You generally prefer privacy.
Some companies and families choose to remain known so that recognition of their gifts may drive awareness and further support for the respective organization, especially among extended family or professional circles. You’ve likely seen sponsors and donors highlighted at annual galas, sporting events and other large gatherings. Sometimes seeing others’ commitment to giving back can spark a desire in our own hearts – there is definitely a time and a place for it! But if you want to give a gift at a high level and prefer your name not be flashed on a screen, you can give a gift anonymously. This allows you to give to organizations you love without your gift amount or name being associated with the organization.

Your gift is a one-time gift and you don’t want to be solicited for future gifts.
Say tragedy strikes across the country and you feel led to donate to disaster support efforts. You can use your donor-advised fund to make that grant request. But because the organization is outside of your community, you don’t plan to give to the organization more than once. By giving anonymously, your information will be withheld from the organization. Therefore, you cannot be solicited by the organization for future gifts.

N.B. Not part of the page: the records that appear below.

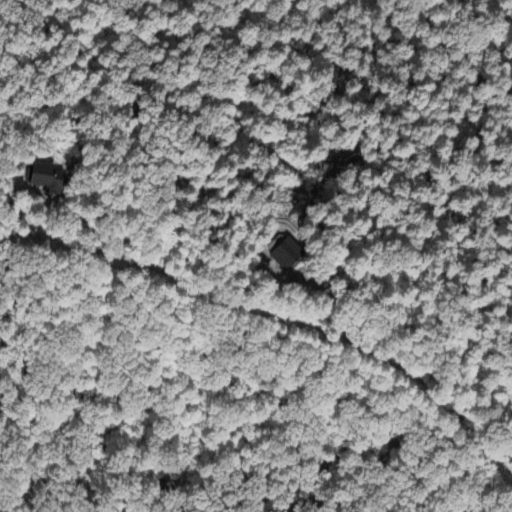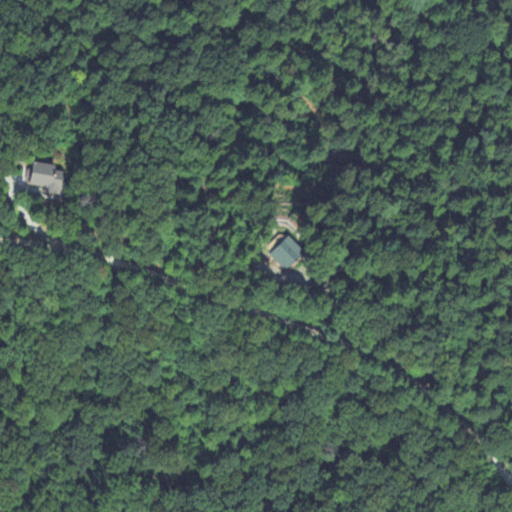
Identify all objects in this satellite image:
building: (52, 180)
building: (288, 255)
road: (280, 321)
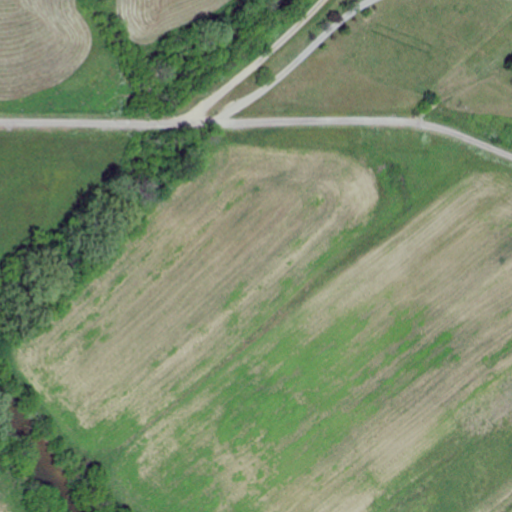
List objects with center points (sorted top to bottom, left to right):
road: (8, 26)
road: (292, 62)
road: (251, 65)
road: (258, 122)
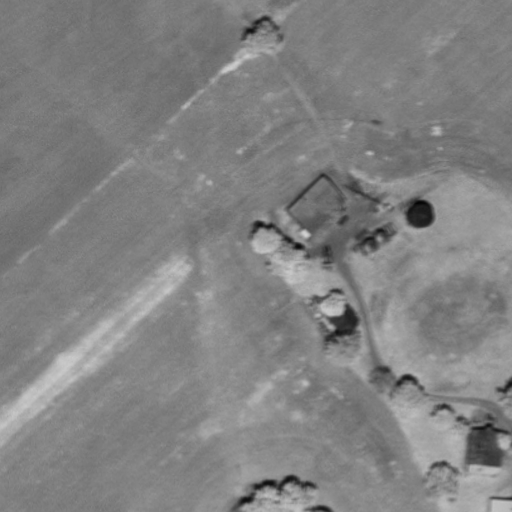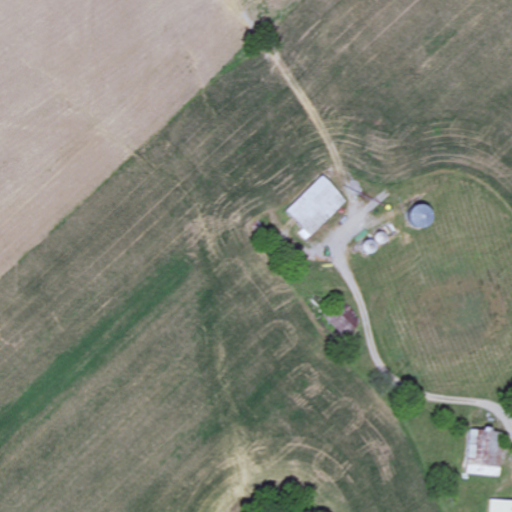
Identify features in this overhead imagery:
building: (314, 207)
building: (416, 218)
building: (484, 454)
building: (500, 506)
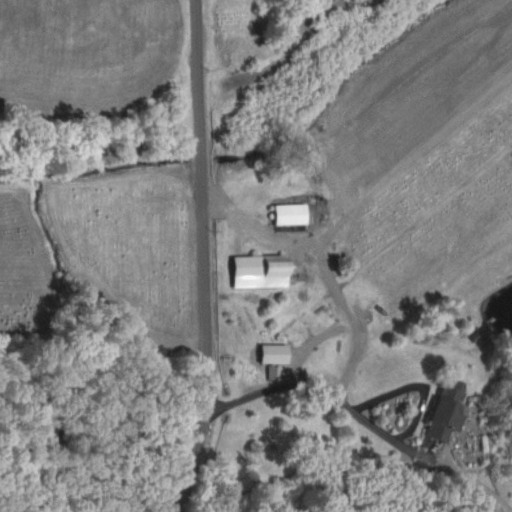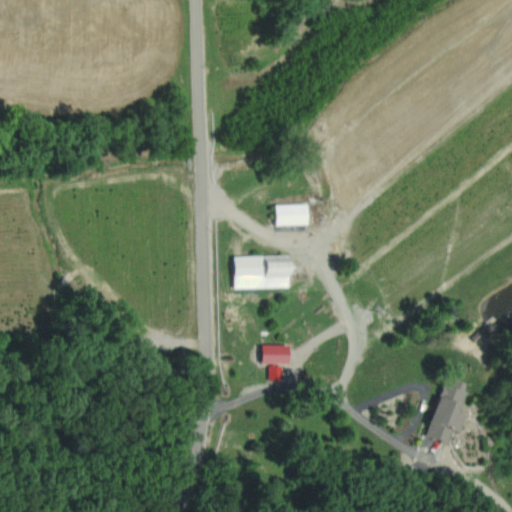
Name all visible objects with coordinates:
building: (287, 213)
road: (203, 259)
building: (257, 270)
building: (271, 353)
building: (428, 432)
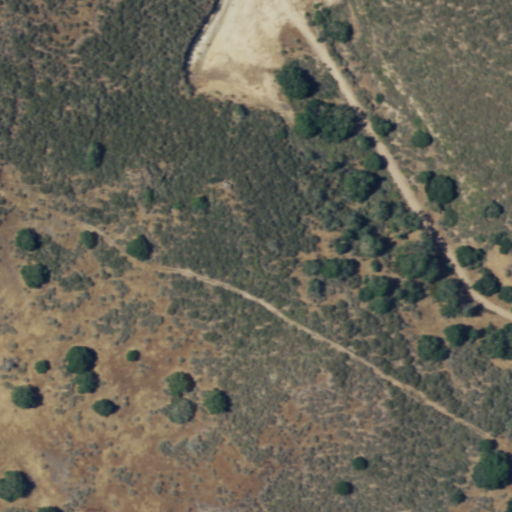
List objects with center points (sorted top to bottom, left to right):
quarry: (345, 107)
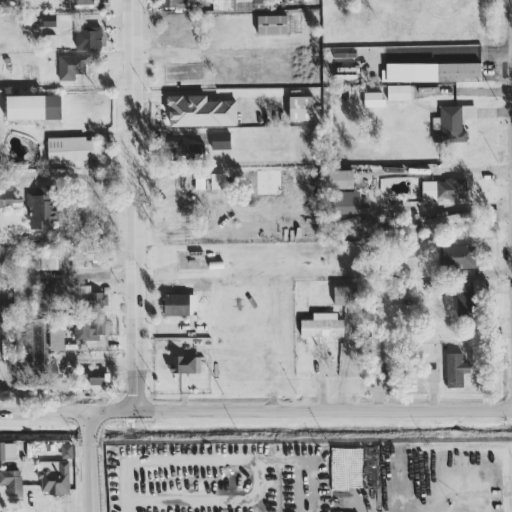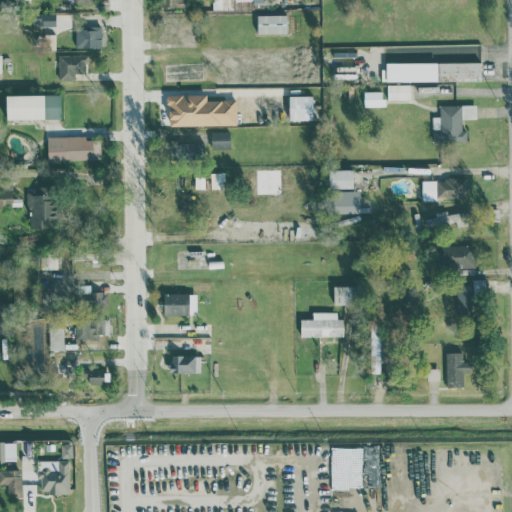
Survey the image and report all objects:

Your career makes anonymity the best option.
Depending upon your career, it may be in your best interest to give gifts anonymously. For example, if you are a pastor, it is fair to assume that your congregants seek to follow your wisdom and advice. There are thousands of worthy Christian nonprofits out there that your congregants can bless with gifts. If you publically give to one of them, that might sway your congregation to invest in that organization rather than spreading their gifts across ministries as they feel called. Giving anonymously prevents this from happening.